# [Work request A]
In the records, from the beginning through the line containing "Des membres suppléants", switch "dockers" to "manutentionnaires" and return those lines with everything else unchanged. Leave the pictures out.

# [Passage shown]
Segment Open

ShortScience.org - Making Science Accessible!

Welcome to ShortScience.org!

arxiv.org
arxiv-vanity.com
scholar.google.com

Batch Normalization: Accelerating Deep Network Training by Reducing Internal Covariate Shift
Sergey Ioffe and Christian Szegedy
arXiv e-Print archive - 2015 via Local arXiv
Keywords: cs.LG
more

[link] Summary by Alexander Jung 7 years ago

### What is BN:
  * Batch Normalization (BN) is a normalization method/layer for neural networks.
  * Usually inputs to neural networks are normalized to either the range of [0, 1] or [-1, 1] or to mean=0 and variance=1. The latter is called *Whitening*.
  * BN essentially performs Whitening to the intermediate layers of the networks.

### How its calculated:
  * The basic formula is $x^* = (x - E[x]) / \sqrt{\text{var}(x)}$, where $x^*$ is the new value of a single component, $E[x]$ is its mean within a batch and `var(x)` is its variance within a batch.
  * BN extends that formula further to $x^{**} = gamma * x^* +$ beta, where $x^{**}$ is the final normalized value. `gamma` and `beta` are learned per layer. They make sure that BN can learn the identity function, which is needed in a few cases.
  * For convolutions, every layer/filter/kernel is normalized on its own (linear layer: each neuron/node/component). That means that every generated value ("pixel") is treated as an example. If we have a batch size of N and the image generated by the convolution has width=P and height=Q, we would calculate the mean (E) over `N*P*Q` examples (same for the variance).

Segment Closed

# [Material provided]

Segment Open

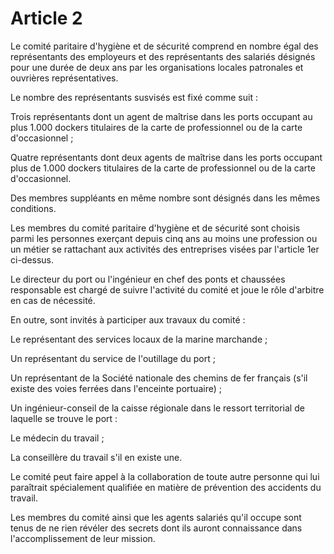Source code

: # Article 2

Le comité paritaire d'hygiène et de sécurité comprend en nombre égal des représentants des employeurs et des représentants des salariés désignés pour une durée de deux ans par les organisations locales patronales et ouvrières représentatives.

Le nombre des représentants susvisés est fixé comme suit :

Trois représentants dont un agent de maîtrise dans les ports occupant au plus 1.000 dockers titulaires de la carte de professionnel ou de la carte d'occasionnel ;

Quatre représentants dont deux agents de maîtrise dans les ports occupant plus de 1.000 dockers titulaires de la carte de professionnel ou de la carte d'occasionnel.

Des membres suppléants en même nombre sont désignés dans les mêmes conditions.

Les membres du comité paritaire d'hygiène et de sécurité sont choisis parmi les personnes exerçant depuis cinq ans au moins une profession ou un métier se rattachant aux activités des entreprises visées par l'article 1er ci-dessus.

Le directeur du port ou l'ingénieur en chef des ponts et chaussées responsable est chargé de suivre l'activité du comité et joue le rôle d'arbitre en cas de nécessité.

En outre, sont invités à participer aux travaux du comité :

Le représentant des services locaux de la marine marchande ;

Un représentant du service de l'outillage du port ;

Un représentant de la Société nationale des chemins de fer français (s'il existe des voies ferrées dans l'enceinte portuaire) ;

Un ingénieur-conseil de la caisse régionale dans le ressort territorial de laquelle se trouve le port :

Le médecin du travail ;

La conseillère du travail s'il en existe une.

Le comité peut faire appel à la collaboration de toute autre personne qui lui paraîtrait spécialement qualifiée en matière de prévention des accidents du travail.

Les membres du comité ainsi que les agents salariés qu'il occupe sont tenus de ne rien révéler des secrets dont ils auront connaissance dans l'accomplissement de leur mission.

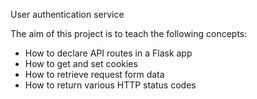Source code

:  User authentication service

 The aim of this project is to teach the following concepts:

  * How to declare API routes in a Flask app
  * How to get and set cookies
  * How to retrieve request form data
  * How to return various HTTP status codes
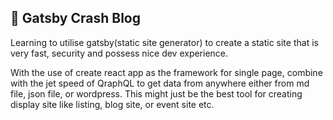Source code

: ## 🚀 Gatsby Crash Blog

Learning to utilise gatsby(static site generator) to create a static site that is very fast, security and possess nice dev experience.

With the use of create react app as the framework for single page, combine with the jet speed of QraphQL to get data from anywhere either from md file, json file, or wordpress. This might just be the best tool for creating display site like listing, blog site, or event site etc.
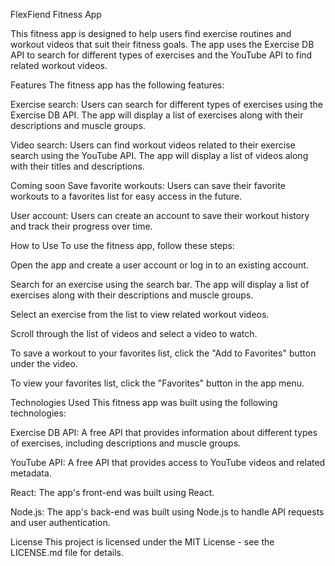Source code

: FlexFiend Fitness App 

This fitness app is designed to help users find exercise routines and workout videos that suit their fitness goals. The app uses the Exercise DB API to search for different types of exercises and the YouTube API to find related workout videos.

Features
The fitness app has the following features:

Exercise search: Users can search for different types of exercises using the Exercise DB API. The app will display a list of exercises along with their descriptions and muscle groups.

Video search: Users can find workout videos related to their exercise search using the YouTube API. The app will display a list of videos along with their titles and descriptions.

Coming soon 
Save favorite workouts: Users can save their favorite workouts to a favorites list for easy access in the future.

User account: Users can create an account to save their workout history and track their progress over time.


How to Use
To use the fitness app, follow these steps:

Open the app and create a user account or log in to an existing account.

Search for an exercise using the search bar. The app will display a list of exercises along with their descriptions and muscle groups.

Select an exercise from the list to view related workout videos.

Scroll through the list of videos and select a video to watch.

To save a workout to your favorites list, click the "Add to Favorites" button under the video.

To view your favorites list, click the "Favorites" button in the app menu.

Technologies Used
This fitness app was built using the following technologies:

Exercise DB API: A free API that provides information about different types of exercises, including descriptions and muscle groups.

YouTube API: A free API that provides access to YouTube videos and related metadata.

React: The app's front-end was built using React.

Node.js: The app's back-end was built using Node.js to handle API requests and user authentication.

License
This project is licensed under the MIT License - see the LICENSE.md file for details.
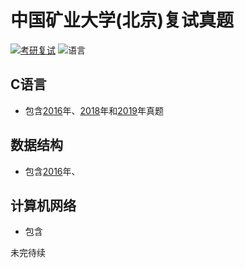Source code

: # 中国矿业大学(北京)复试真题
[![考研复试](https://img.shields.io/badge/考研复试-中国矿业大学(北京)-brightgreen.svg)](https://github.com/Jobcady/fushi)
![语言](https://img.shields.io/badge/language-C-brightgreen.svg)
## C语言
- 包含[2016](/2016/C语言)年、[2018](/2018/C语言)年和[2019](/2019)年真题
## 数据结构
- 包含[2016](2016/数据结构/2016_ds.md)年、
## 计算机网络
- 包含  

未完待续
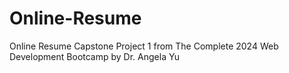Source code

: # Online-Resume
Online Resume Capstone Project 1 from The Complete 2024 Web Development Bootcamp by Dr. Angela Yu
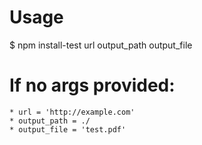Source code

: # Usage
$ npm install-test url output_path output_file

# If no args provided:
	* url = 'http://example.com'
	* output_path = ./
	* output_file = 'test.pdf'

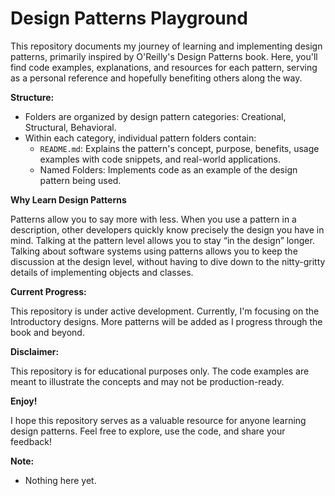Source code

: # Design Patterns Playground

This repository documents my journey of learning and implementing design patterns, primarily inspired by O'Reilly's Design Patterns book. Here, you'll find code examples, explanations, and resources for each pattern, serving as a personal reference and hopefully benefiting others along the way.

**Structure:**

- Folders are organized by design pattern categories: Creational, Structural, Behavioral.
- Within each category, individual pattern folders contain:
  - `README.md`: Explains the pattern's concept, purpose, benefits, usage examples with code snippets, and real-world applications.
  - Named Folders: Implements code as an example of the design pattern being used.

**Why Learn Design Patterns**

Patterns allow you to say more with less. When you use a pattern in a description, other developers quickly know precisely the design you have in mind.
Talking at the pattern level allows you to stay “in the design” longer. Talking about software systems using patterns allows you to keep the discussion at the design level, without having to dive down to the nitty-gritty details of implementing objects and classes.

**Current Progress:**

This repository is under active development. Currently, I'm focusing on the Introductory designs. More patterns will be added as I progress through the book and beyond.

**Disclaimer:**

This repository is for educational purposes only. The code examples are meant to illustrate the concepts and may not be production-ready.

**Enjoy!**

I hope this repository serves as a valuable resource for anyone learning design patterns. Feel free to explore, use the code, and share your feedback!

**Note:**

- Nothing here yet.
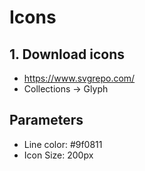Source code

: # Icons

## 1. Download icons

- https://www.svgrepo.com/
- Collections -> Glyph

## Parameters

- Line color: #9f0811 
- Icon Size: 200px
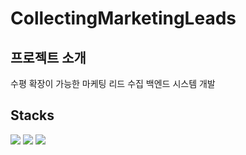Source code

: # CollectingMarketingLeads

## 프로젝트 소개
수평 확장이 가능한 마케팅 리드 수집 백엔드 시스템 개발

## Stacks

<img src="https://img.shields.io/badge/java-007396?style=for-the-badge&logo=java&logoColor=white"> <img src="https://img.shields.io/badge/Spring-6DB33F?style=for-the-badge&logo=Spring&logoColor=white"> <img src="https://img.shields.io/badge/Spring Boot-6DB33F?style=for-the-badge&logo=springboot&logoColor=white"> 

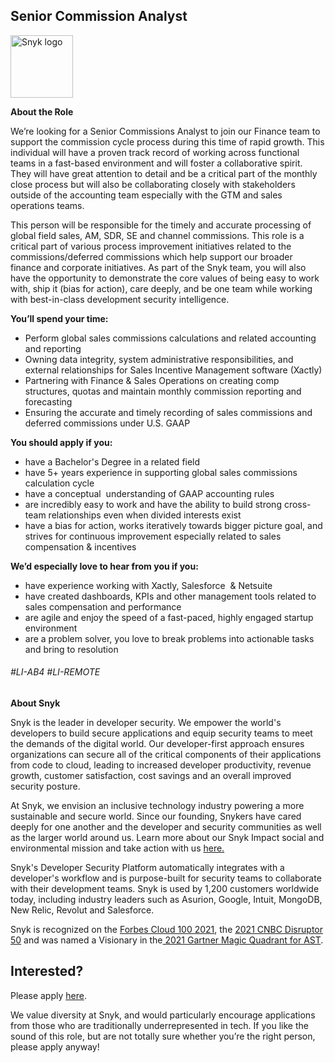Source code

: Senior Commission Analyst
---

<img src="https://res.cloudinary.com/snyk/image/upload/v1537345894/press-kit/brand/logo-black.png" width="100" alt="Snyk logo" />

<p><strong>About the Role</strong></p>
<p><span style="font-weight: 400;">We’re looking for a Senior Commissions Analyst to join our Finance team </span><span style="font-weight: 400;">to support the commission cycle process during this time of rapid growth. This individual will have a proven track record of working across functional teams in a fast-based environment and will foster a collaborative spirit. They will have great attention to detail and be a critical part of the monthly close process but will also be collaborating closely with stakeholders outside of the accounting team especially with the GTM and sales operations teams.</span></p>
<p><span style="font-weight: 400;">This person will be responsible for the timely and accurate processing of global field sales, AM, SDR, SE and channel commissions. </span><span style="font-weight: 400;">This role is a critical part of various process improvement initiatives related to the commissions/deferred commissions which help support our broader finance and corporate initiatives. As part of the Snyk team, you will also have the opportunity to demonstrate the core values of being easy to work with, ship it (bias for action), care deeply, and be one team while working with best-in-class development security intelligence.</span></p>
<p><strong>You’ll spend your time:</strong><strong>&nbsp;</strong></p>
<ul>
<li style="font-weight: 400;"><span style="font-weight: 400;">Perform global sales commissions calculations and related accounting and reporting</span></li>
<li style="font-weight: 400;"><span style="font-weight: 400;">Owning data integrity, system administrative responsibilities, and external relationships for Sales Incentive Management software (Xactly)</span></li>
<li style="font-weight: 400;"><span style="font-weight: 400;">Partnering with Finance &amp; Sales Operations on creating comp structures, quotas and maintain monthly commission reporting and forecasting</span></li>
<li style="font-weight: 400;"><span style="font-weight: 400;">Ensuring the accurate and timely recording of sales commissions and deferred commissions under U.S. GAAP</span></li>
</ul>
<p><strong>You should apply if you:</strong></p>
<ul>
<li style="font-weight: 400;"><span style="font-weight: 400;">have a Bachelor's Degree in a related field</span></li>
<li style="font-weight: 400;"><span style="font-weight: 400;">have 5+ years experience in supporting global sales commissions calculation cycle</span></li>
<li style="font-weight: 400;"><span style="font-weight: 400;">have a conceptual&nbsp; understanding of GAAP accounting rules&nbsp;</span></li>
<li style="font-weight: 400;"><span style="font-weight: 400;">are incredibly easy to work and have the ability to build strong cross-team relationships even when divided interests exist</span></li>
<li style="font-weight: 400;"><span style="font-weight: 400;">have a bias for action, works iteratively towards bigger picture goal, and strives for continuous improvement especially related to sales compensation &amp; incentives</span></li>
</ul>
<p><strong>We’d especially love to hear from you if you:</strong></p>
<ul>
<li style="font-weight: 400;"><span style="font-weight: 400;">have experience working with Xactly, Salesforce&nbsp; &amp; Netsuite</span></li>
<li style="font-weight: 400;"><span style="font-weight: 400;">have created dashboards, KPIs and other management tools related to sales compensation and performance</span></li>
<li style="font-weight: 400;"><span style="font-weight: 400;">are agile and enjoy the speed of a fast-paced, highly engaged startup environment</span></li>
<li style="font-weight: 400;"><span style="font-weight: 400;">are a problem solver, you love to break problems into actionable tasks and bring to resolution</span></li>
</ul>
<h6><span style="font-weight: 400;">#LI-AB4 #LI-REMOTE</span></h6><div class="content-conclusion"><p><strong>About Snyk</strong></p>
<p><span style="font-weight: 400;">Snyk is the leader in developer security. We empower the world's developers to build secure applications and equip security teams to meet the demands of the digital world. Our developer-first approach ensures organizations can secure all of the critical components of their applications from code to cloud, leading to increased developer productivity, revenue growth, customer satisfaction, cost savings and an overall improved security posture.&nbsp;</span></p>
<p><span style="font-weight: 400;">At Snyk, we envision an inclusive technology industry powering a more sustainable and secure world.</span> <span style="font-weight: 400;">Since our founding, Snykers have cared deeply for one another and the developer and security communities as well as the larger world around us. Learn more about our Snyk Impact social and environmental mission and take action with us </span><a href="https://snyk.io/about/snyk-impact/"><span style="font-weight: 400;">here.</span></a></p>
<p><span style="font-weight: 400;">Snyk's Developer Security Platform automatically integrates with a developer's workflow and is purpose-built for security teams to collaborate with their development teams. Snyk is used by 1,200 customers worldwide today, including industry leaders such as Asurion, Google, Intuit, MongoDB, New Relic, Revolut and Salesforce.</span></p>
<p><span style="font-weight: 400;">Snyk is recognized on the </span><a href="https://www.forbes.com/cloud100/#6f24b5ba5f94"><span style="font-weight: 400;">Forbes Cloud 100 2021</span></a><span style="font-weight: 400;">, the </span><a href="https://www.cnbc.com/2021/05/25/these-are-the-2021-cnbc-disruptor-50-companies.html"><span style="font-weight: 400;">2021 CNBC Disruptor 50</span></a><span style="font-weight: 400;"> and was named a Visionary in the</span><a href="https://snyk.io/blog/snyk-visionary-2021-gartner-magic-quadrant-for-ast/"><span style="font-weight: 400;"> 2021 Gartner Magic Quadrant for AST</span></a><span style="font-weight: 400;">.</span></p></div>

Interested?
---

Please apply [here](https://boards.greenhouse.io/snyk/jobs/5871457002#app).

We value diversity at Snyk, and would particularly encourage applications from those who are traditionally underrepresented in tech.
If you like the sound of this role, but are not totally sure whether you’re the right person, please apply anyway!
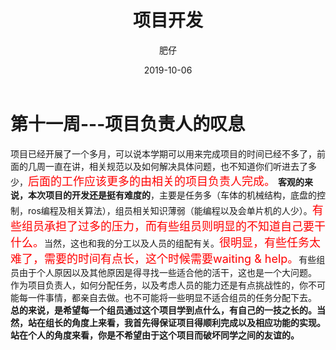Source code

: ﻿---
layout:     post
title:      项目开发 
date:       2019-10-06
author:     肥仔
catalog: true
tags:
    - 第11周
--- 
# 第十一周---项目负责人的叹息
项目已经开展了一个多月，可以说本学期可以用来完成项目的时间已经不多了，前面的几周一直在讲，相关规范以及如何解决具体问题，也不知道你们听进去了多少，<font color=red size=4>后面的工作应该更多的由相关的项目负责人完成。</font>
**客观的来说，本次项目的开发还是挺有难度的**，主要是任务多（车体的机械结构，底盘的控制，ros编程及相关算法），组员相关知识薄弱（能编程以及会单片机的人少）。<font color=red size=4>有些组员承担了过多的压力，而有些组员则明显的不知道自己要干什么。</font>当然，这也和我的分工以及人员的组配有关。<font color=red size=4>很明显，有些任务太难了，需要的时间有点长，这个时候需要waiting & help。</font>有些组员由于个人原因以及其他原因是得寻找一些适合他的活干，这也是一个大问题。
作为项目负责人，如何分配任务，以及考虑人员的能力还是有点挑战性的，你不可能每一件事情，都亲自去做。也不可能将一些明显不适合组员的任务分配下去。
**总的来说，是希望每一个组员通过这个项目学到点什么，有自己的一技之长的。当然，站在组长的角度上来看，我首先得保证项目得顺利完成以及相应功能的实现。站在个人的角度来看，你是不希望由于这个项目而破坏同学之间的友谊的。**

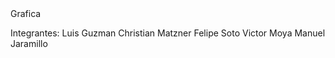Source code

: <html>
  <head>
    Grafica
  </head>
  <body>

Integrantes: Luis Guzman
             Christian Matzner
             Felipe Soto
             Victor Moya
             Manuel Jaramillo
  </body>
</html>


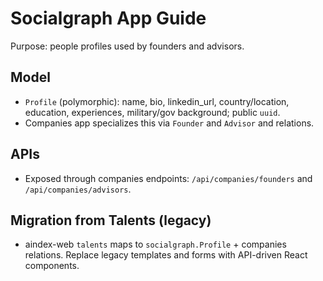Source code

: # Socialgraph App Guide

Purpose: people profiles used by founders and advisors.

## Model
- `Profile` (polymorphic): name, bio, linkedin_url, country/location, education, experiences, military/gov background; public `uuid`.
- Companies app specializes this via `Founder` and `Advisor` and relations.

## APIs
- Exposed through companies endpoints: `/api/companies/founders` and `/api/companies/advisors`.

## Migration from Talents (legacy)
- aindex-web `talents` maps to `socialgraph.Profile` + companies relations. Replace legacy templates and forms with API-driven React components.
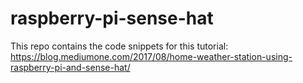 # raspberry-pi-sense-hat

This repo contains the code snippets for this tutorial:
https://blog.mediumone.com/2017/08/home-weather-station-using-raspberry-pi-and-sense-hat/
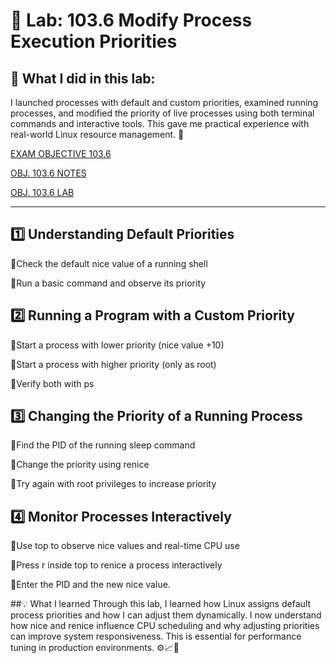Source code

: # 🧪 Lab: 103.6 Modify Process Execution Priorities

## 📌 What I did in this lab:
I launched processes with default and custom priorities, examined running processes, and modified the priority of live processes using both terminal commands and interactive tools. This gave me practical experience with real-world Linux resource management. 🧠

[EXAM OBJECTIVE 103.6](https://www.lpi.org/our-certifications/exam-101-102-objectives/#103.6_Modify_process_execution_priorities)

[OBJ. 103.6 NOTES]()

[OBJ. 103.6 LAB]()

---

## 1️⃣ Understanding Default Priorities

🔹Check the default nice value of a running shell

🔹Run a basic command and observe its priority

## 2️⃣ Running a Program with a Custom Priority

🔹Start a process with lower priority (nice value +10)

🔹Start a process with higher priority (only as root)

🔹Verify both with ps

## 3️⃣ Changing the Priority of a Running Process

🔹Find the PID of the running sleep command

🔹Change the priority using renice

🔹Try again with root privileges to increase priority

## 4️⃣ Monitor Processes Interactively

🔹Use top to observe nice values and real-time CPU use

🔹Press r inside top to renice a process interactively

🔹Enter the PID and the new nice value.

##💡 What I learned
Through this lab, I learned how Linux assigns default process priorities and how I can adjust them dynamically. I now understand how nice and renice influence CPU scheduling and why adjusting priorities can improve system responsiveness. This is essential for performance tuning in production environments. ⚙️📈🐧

Segment Closed

# [Work request B]
Continue the Batch Normalization summary from where it stops.

# [Written answer A]
Source code

: # Article 2

Le comité paritaire d'hygiène et de sécurité comprend en nombre égal des représentants des employeurs et des représentants des salariés désignés pour une durée de deux ans par les organisations locales patronales et ouvrières représentatives.

Le nombre des représentants susvisés est fixé comme suit :

Trois représentants dont un agent de maîtrise dans les ports occupant au plus 1.000 manutentionnaires titulaires de la carte de professionnel ou de la carte d'occasionnel ;

Quatre représentants dont deux agents de maîtrise dans les ports occupant plus de 1.000 manutentionnaires titulaires de la carte de professionnel ou de la carte d'occasionnel.

Des membres suppléants en même nombre sont désignés dans les mêmes conditions.

# [Written answer B]
### Theoretical effects:
  * BN reduces *Covariate Shift*. That is the change in distribution of activation of a component. By using BN, each neuron's activation becomes (more or less) a gaussian distribution, i.e. its usually not active, sometimes a bit active, rare very active.
  * Covariate Shift is undesirable, because the later layers have to keep adapting to the change of the type of distribution (instead of just to new distribution parameters, e.g. new mean and variance values for gaussian distributions).
  * BN reduces effects of exploding and vanishing gradients, because every becomes roughly normal distributed. Without BN, low activations of one layer can lead to lower activations in the next layer, and then even lower ones in the next layer and so on.

### Practical effects:
  * BN reduces training times. (Because of less Covariate Shift, less exploding/vanishing gradients.)
  * BN reduces demand for regularization, e.g. dropout or L2 norm. (Because the means and variances are calculated over batches and therefore every normalized value depends on the current batch. I.e. the network can no longer just memorize values and their correct answers.)
  * BN allows higher learning rates. (Because of less danger of exploding/vanishing gradients.)
  * BN enables training with saturating nonlinearities in deep networks, e.g. sigmoid. (Because the normalization prevents them from getting stuck in saturating ranges, e.g. very high/low values for sigmoid.)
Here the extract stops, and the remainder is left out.